- Problem to work on: Write out each line of the material exactly as given, and drop the images.

- Raw data:
-*-*-

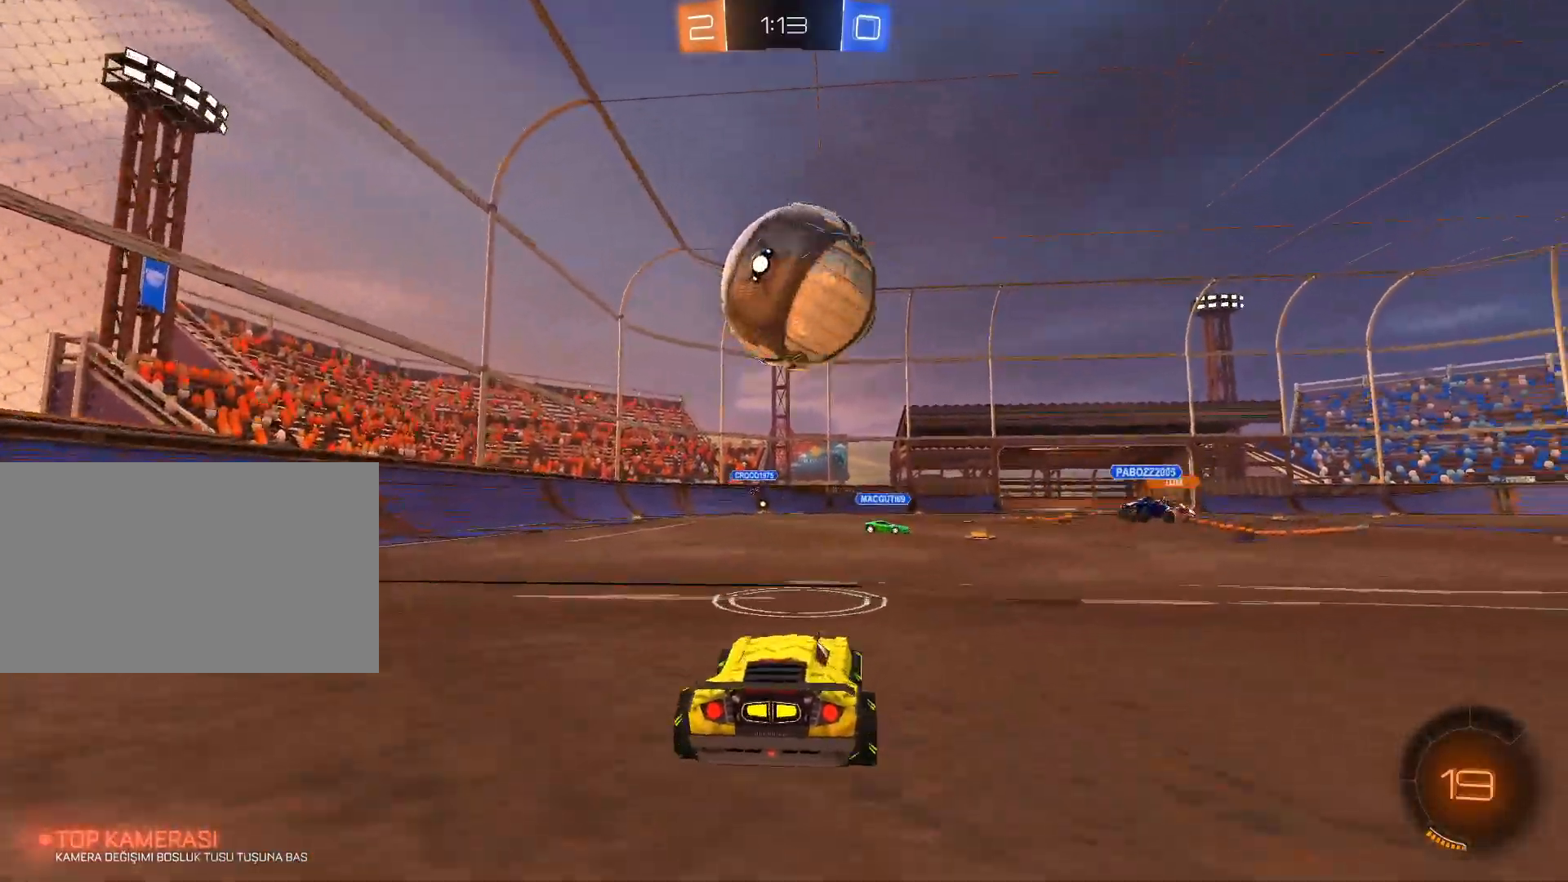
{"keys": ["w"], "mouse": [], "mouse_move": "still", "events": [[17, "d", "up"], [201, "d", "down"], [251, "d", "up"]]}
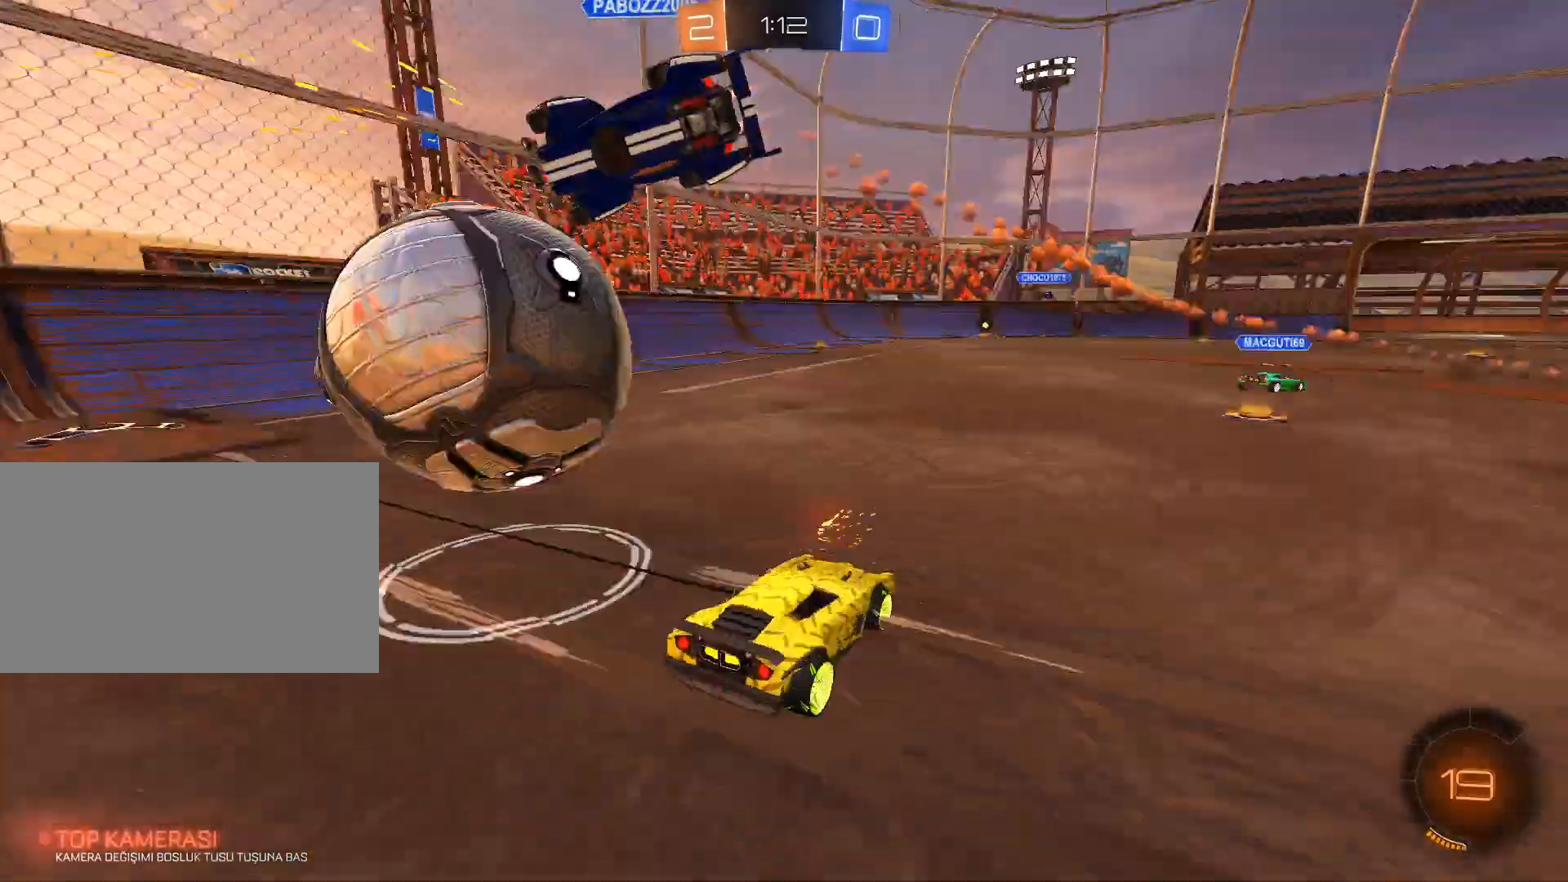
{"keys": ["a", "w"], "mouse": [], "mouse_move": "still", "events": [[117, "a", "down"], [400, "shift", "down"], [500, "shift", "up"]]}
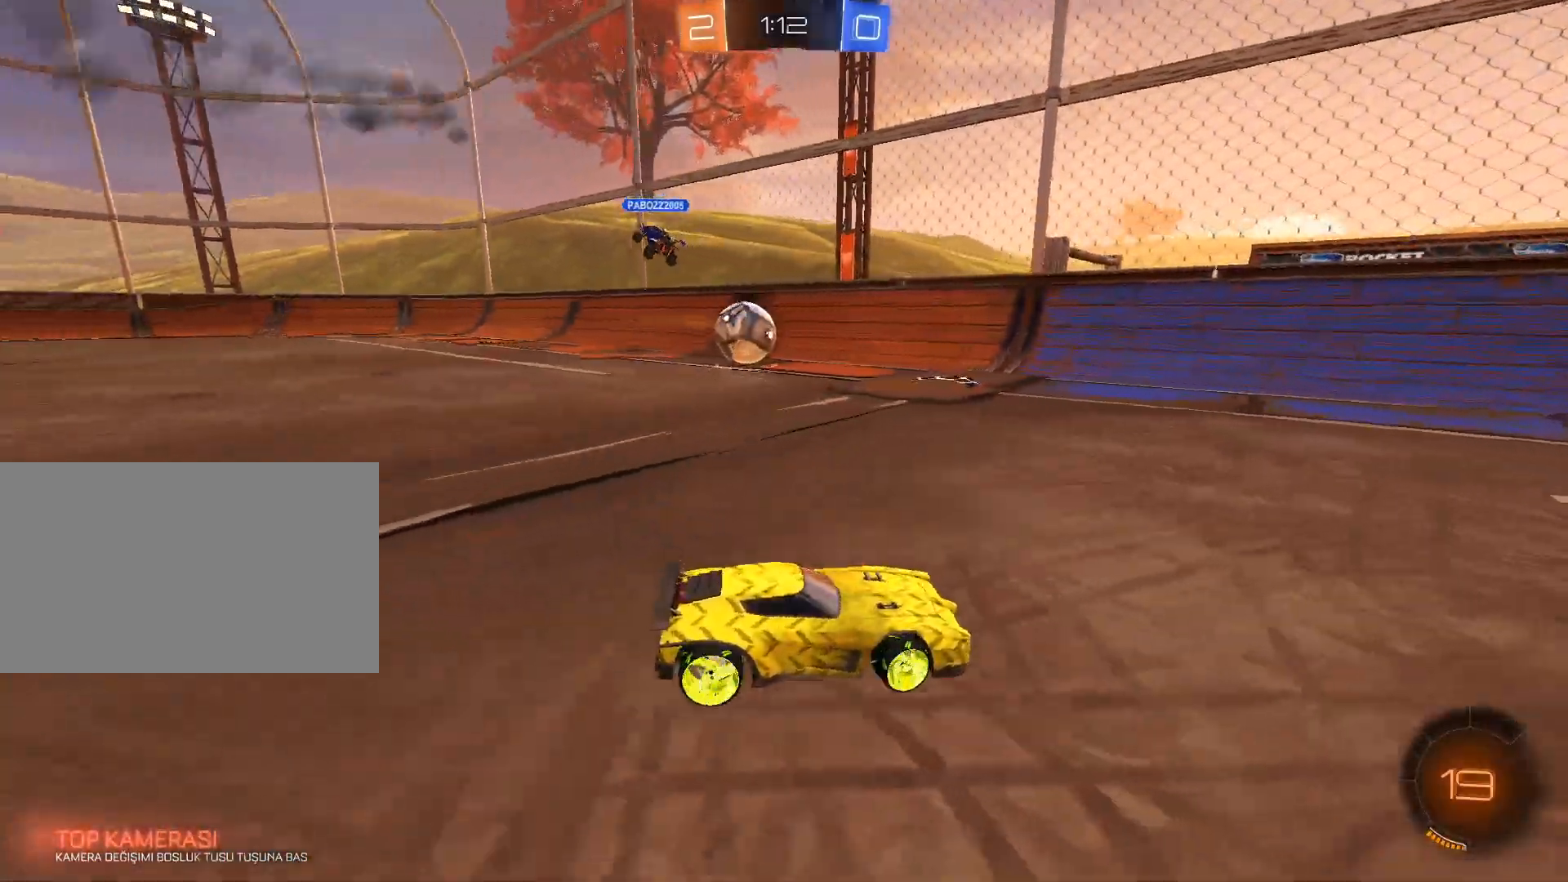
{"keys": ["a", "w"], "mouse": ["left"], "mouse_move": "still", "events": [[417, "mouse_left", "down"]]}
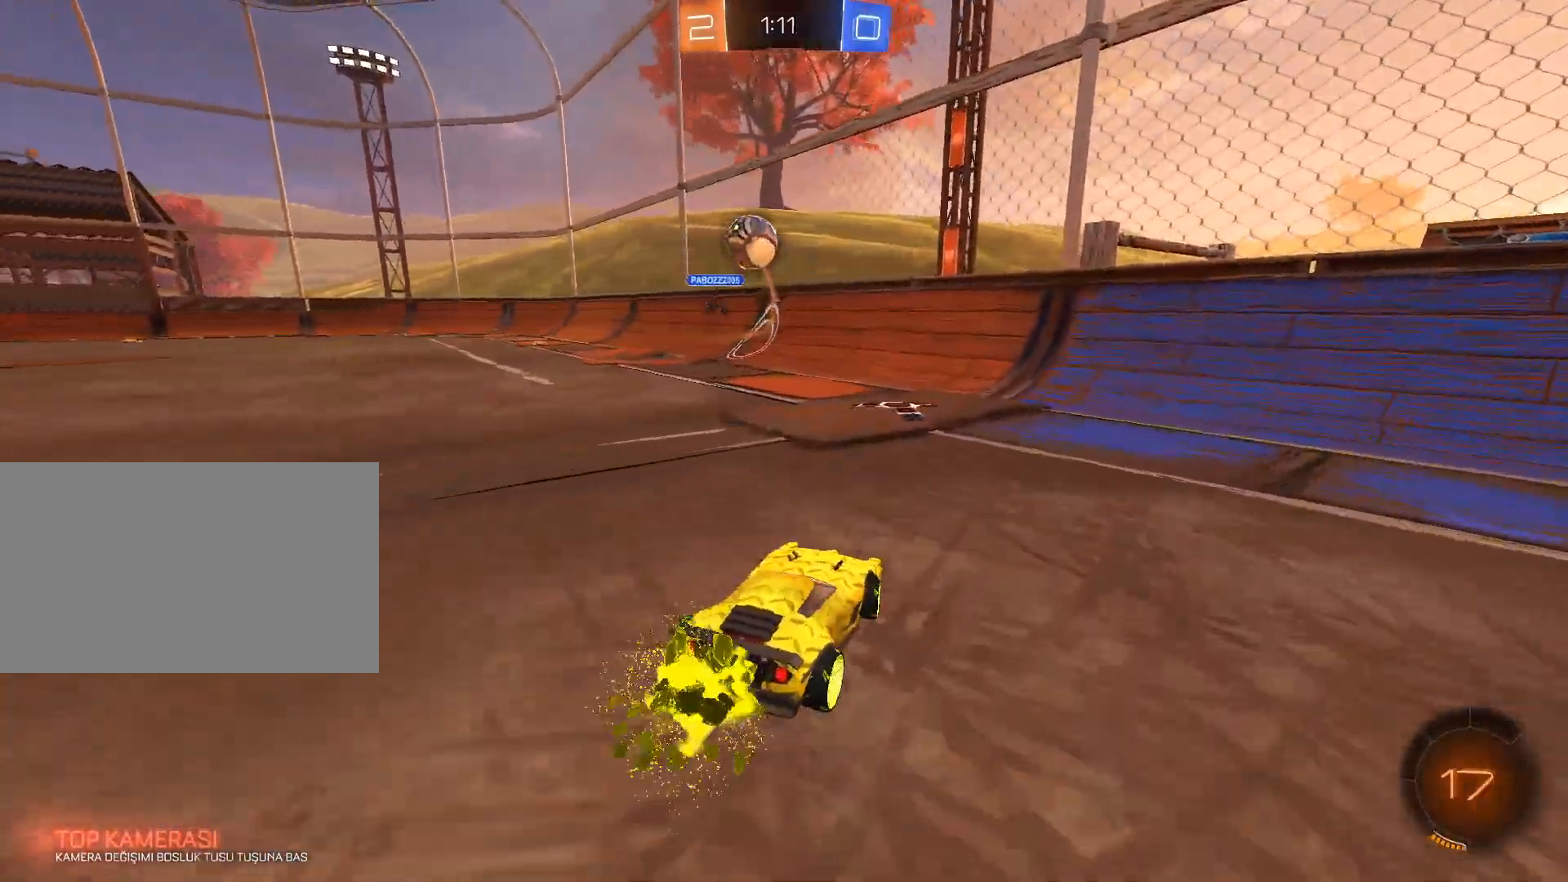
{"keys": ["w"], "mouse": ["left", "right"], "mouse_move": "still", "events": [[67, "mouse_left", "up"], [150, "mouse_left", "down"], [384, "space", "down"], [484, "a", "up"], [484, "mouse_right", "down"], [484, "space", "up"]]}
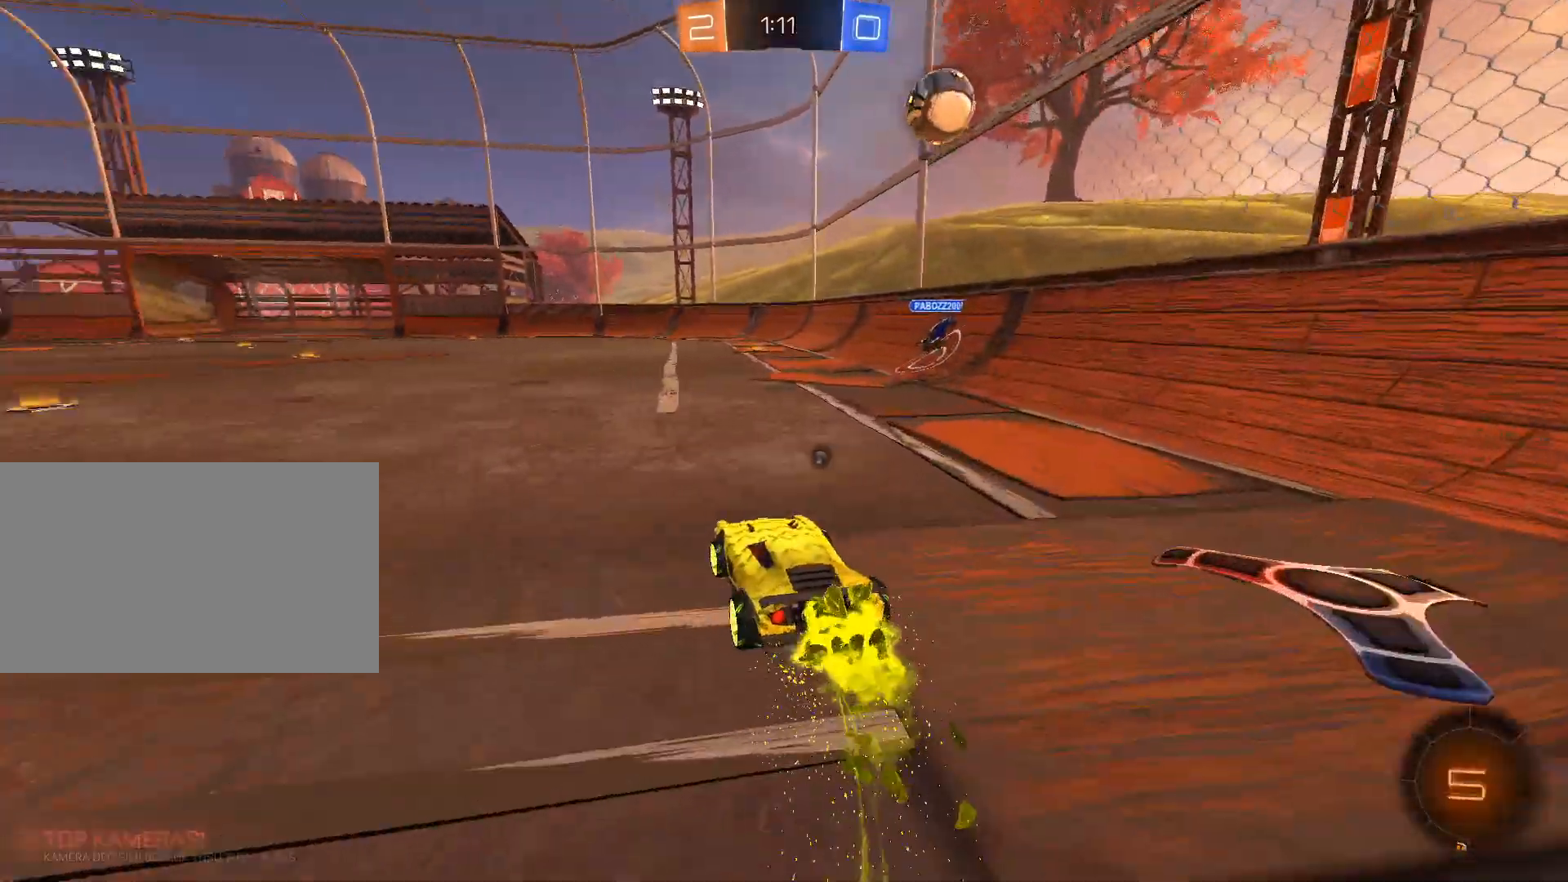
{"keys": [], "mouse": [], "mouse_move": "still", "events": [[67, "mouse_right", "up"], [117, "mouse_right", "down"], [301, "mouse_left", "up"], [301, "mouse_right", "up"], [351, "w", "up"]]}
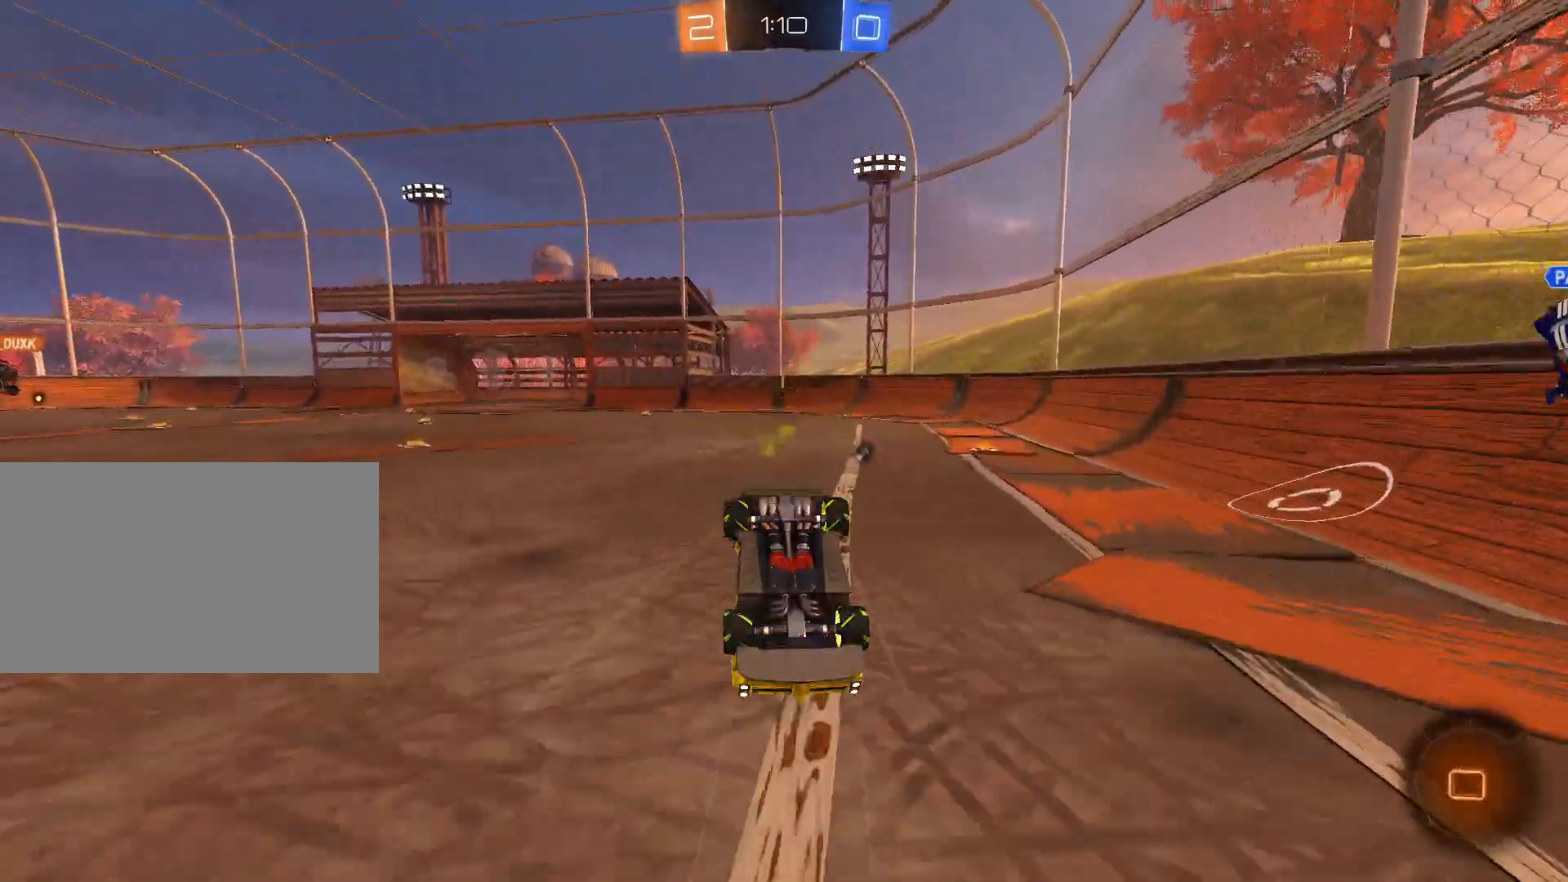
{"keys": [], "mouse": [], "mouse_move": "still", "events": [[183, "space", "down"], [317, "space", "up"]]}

-*-*-

- Worked solution:
{"keys": ["w"], "mouse": [], "mouse_move": "still", "events": [[17, "d", "up"], [201, "d", "down"], [251, "d", "up"]]}
{"keys": ["a", "w"], "mouse": [], "mouse_move": "still", "events": [[117, "a", "down"], [400, "shift", "down"], [500, "shift", "up"]]}
{"keys": ["a", "w"], "mouse": ["left"], "mouse_move": "still", "events": [[417, "mouse_left", "down"]]}
{"keys": ["w"], "mouse": ["left", "right"], "mouse_move": "still", "events": [[67, "mouse_left", "up"], [150, "mouse_left", "down"], [384, "space", "down"], [484, "a", "up"], [484, "mouse_right", "down"], [484, "space", "up"]]}
{"keys": [], "mouse": [], "mouse_move": "still", "events": [[67, "mouse_right", "up"], [117, "mouse_right", "down"], [301, "mouse_left", "up"], [301, "mouse_right", "up"], [351, "w", "up"]]}
{"keys": [], "mouse": [], "mouse_move": "still", "events": [[183, "space", "down"], [317, "space", "up"]]}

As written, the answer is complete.